Page-level text extractions
- - - - - - -

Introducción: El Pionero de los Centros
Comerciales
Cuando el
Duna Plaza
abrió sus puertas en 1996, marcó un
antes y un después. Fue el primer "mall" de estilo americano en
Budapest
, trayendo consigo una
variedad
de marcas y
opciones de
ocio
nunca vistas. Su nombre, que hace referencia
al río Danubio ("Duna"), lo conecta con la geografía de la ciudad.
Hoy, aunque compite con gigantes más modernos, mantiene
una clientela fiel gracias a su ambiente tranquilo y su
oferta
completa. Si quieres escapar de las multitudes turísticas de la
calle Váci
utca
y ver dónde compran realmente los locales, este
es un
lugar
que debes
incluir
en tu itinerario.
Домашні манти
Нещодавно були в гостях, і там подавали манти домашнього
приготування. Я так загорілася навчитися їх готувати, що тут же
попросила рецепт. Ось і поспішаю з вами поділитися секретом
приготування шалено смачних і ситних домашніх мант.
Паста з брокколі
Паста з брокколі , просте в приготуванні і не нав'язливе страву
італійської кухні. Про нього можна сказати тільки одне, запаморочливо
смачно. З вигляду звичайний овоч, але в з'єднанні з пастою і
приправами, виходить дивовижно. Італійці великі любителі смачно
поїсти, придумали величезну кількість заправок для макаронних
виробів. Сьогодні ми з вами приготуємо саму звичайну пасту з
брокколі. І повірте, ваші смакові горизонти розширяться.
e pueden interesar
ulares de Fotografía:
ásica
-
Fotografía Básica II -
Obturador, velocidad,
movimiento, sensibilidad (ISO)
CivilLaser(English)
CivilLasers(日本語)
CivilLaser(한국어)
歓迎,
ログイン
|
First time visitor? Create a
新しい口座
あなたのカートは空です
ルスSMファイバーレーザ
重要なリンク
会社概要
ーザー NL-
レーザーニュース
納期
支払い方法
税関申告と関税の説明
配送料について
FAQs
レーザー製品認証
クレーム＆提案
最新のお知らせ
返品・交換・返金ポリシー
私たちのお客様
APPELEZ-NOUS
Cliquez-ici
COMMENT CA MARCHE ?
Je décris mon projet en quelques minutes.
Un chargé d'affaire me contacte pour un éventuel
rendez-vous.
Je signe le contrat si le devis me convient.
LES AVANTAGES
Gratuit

- - - - - - -

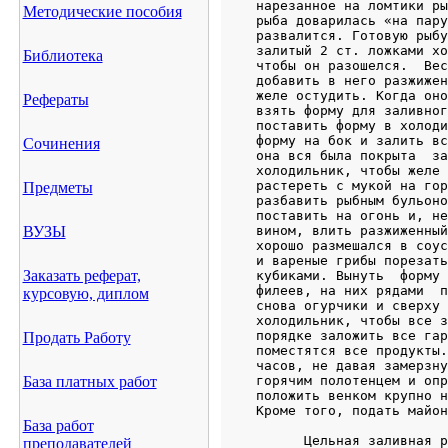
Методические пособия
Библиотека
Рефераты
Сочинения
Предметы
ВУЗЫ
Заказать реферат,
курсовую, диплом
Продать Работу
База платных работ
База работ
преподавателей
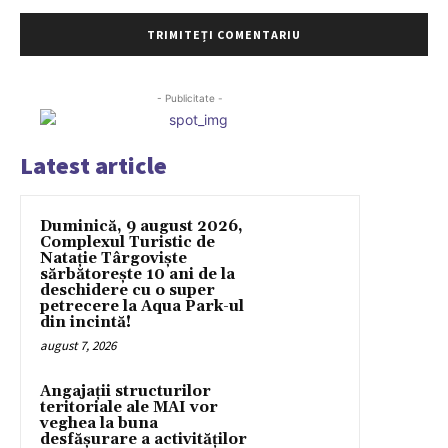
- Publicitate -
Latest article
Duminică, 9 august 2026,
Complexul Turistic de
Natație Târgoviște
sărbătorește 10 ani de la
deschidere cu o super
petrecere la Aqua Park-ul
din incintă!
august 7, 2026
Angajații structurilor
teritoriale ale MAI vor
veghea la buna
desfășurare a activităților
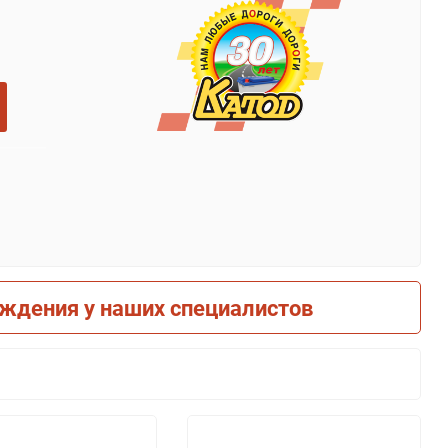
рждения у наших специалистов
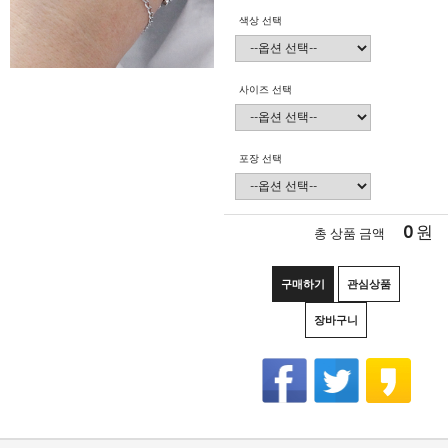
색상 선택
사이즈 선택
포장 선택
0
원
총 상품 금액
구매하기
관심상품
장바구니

- - - - - - -

# Instructions for the task
Extract every line from the records above that contains the word "august".

# Solution to the exercise
Duminică, 9 august 2026,
august 7, 2026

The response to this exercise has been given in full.